We all went to the toilet, (called the out-house or back house by most people, but to my mother it was the toilet) together. We thought nothing of it. One day another Aunt came to visit, seeing us all run there together, and told our mothers that we were getting too old for that. They told us that Francis couldn’t go with us anymore. Our first lesson in sex. It started us to wonder why.
Shep used to come across the hill to see us. One day while he was there, Francis did something to him and Shep nipped him. Uncle Richard grabbed Shep and started to beat him. Mama ran out to see what was going on, just in time to grab the big stick which I had raised to hit Uncle Richard over the head or back. Mama told him to let the dog go. He wouldn’t hurt the kid unless they had hurt him. Uncle Richard was “the boss” and everyone was supposed to jump, when he said so. But there was one that never jumped for him and that was Maude, my mother. I remember Esther and I going with Mama after the cows for the night milking. The bull came after us. She put Esther and I over the fence, then threw stones at the bull until he left.

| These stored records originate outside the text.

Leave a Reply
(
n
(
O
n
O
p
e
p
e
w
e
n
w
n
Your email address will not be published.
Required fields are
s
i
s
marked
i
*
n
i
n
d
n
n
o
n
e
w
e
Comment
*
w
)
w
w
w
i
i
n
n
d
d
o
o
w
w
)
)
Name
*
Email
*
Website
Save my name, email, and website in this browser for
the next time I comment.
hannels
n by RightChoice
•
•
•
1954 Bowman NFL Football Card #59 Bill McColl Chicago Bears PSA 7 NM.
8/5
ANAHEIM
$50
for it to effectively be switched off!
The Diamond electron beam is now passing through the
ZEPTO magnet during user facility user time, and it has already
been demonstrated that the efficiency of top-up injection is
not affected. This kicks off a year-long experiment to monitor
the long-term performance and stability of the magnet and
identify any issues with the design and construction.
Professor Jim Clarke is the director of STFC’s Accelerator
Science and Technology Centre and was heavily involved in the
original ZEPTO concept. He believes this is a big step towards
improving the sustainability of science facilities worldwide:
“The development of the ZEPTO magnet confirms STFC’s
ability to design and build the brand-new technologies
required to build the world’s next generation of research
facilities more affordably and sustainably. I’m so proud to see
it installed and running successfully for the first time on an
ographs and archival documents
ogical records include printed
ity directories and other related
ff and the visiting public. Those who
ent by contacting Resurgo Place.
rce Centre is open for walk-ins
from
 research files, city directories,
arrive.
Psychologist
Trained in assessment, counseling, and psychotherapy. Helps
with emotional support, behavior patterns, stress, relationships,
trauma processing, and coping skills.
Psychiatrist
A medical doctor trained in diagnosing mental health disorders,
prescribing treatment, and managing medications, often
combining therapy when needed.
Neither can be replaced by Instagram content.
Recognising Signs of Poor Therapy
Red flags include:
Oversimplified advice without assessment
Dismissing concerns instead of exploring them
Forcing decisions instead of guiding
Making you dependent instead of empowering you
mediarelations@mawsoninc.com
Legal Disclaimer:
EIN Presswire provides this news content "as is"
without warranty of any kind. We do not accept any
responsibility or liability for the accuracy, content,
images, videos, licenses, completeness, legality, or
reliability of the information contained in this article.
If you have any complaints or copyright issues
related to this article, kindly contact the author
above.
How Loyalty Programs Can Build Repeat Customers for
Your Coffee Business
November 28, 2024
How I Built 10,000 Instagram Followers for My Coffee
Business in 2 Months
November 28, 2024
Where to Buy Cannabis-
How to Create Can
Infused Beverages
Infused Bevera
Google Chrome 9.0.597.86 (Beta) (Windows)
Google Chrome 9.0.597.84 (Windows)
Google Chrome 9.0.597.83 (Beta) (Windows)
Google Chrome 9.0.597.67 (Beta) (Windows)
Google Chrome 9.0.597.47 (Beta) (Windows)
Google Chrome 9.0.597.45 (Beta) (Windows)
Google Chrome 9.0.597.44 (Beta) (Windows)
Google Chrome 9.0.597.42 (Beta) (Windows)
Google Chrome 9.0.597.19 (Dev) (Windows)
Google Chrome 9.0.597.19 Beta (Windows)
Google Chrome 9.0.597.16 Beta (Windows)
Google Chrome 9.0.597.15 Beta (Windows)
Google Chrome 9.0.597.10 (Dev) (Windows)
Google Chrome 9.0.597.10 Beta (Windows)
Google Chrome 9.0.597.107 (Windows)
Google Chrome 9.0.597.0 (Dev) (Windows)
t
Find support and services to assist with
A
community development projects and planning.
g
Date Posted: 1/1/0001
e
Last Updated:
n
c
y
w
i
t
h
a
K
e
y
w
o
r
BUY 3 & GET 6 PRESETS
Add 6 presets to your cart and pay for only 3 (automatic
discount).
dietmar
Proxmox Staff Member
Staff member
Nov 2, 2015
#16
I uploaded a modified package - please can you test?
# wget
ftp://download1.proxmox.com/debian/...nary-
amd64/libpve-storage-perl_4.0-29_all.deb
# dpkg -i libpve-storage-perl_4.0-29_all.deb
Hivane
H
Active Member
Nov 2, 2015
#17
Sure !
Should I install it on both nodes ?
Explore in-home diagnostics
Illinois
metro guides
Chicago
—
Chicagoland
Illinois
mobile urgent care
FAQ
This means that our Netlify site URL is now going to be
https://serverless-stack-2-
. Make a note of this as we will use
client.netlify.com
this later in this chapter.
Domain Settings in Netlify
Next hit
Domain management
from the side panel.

After the fall work was finished, we moved to Cherry Flatts. We lived in the house next to Grandma and Grandpa Jones in an apartment. Grandma sent me to the store to buy her a broom. She told me not to bring it home unless it would stand alone. I made the store-keeper, Alf Richards, make a broom stand before I would take it to Grandma. In those days, there were no dish cloths to buy, so people used pieces of undershirts or other used clothing. It didn’t take long for them to get gray. No detergents, of course, just homemade soap which was harsh. I told Mrs. Brown that my Grandma’s dish cloth was white, not gray like hers. It didn’t seem to bother her, but I got a scolding from Mama.
This Christmas was the first one I really remember. We walked over to the Methodist Church (near where Bruce Smith lives now). I spoke a piece. I looked at the tree all the time for under it was a little doll carriage, which I wanted so badly. When they gave out the gifts I was given the doll carriage and two dolls. They had hair and one closed her eyes to sleep. I called her Virginia and the smaller one May. I wheeled that carriage home through the snow with the two dolls in it. I was very proud and happy. (I wonder how they got under that tree.)
We moved from Cherry Flatts to Scodac, about three miles from home. It was probably in March for Uncle Jay drove the team hitched to the bobsled. Mama and I rode along on the seat.